Problem Description
When planning a trip, we need to consider the time and cost required to travel between several cities. Let’s solve the problem of creating an optimal travel plan based on the information provided below.
Problem: Travel Route Optimization
You are given a graph representing N cities and the travel time/cost between each pair of cities. Write a program to calculate the optimal route that starts from the initial city, visits all cities in minimum time or cost, and returns to the starting city.
Input
- The first line contains the number of cities N (1 ≤ N ≤ 12).
- Next, an N x N matrix is provided where each element represents the travel time (or cost) between two cities. If travel is not possible, it is represented by -1.
Output
Print the minimum travel time (or cost).
Example
4
0 10 15 20
10 0 -1 25
15 -1 0 30
20 25 30 0
Output:
75
Problem Solving Process
1. Understanding the Problem
This problem involves finding a path that minimizes the travel time between the given cities. This is commonly known as the Traveling Salesman Problem (TSP), which is an NP-hard problem. The input graph is represented as an adjacency matrix, and we need to explore the optimal route based on this matrix.
2. Approach
To solve this problem, we will combine Depth-First Search (DFS) with a Dynamic Programming (DP) technique using bit masking. Bit masking allows us to efficiently represent the state of visited cities and helps avoid redundant calculations.
3. Kotlin Implementation
fun findMinCost(graph: Array, visited: Int, pos: Int, n: Int, memo: Array): Int {
// If all cities have been visited
if (visited == (1 shl n) - 1) {
return graph[pos][0] // Return to the starting city
}
// Memoization check
if (memo[visited][pos] != -1) {
return memo[visited][pos]
}
var ans = Int.MAX_VALUE
// Explore all cities
for (city in 0 until n) {
// If not visited and travel is possible
if ((visited and (1 shl city)) == 0 && graph[pos][city] != -1) {
val newCost = graph[pos][city] + findMinCost(graph, visited or (1 shl city), city, n, memo)

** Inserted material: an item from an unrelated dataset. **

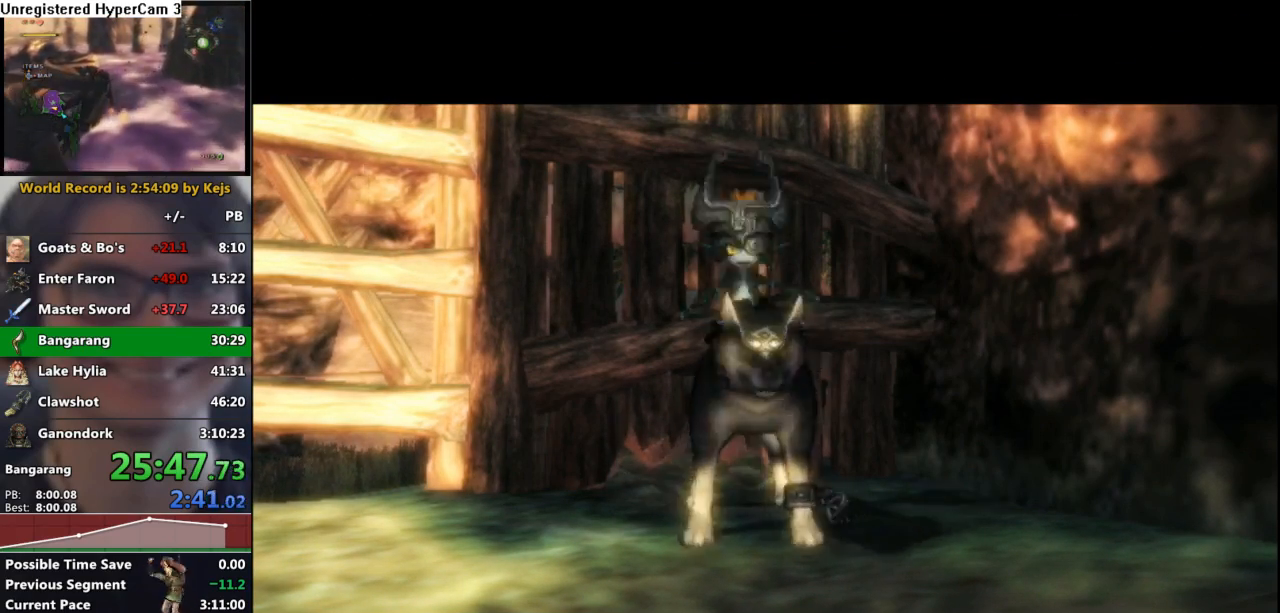
{"buttons": [], "left_stick": "down-left", "right_stick": "center", "events": [[67, "A", "down"], [150, "A", "up"], [217, "A", "down"], [317, "A", "up"], [383, "A", "down"], [467, "A", "up"]]}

ans = Math.min(ans, newCost)
}
}
// Save in memoization
memo[visited][pos] = ans
return ans
}
fun tsp(graph: Array, n: Int): Int {
// Initialization
val memo = Array(1 shl n) { IntArray(n) { -1 } }
return findMinCost(graph, 1, 0, n, memo)
}
fun main() {
val graph = arrayOf(
intArrayOf(0, 10, 15, 20),
intArrayOf(10, 0, -1, 25),
intArrayOf(15, -1, 0, 30),
intArrayOf(20, 25, 30, 0)
)
val n = graph.size
val result = tsp(graph, n)
println("Minimum travel cost: $result")
}
4. Code Explanation
The above code shows the overall flow of the algorithm for optimizing the travel route. The main parts are as follows:
- findMinCost: Takes the current city and the state of visited cities as parameters and recursively calculates the minimum cost.

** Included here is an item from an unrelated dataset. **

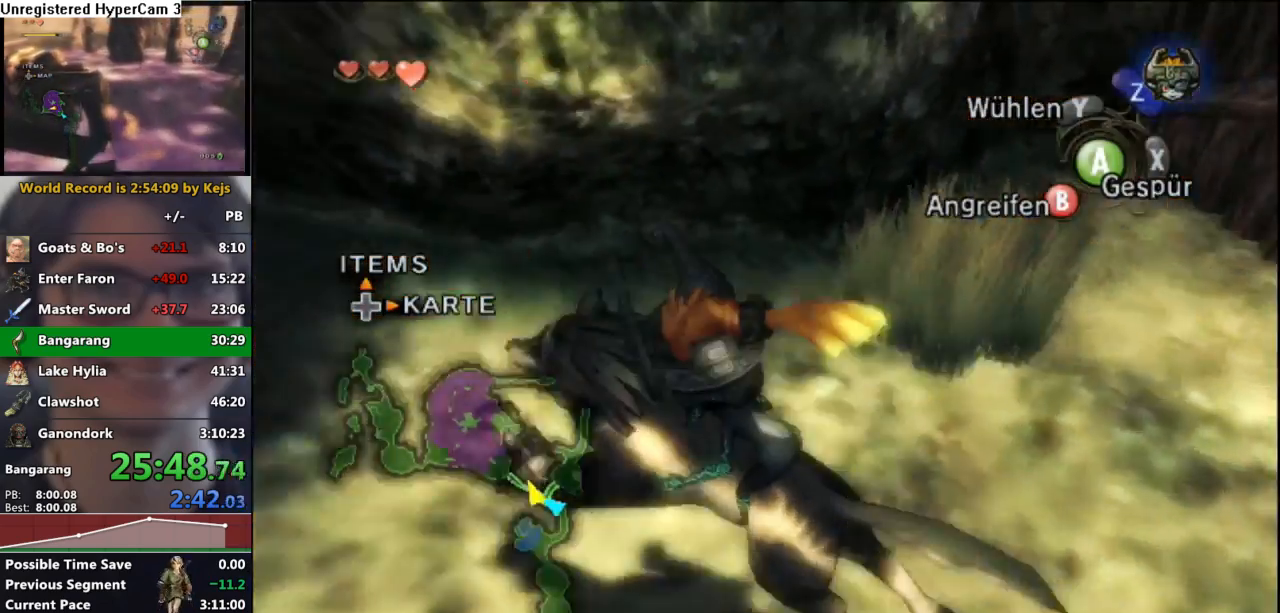
{"buttons": [], "left_stick": "up-left", "right_stick": "center", "events": [[33, "A", "down"], [100, "A", "up"], [100, "left_stick", "up-left"], [200, "A", "down"], [250, "A", "up"], [350, "A", "down"], [400, "A", "up"]]}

- tsp: Calculates the overall minimum cost using bit masking and memoization.
5. Performance Analysis
This code has a time complexity of O(N^2 * 2^N), where N is the number of cities. This is due to the nature of searching all paths with DFS and the feature of storing visited states using bit masking. It is practically executable for inputs with up to 12 cities, making it efficient for reasonably sized inputs.
Conclusion
Through the travel planning algorithm problem, we have learned how to utilize Dynamic Programming techniques with DFS and bit masking. This is a valuable skill for coding tests and algorithm challenges, so be sure to master it. Keep improving your algorithm skills through various problems!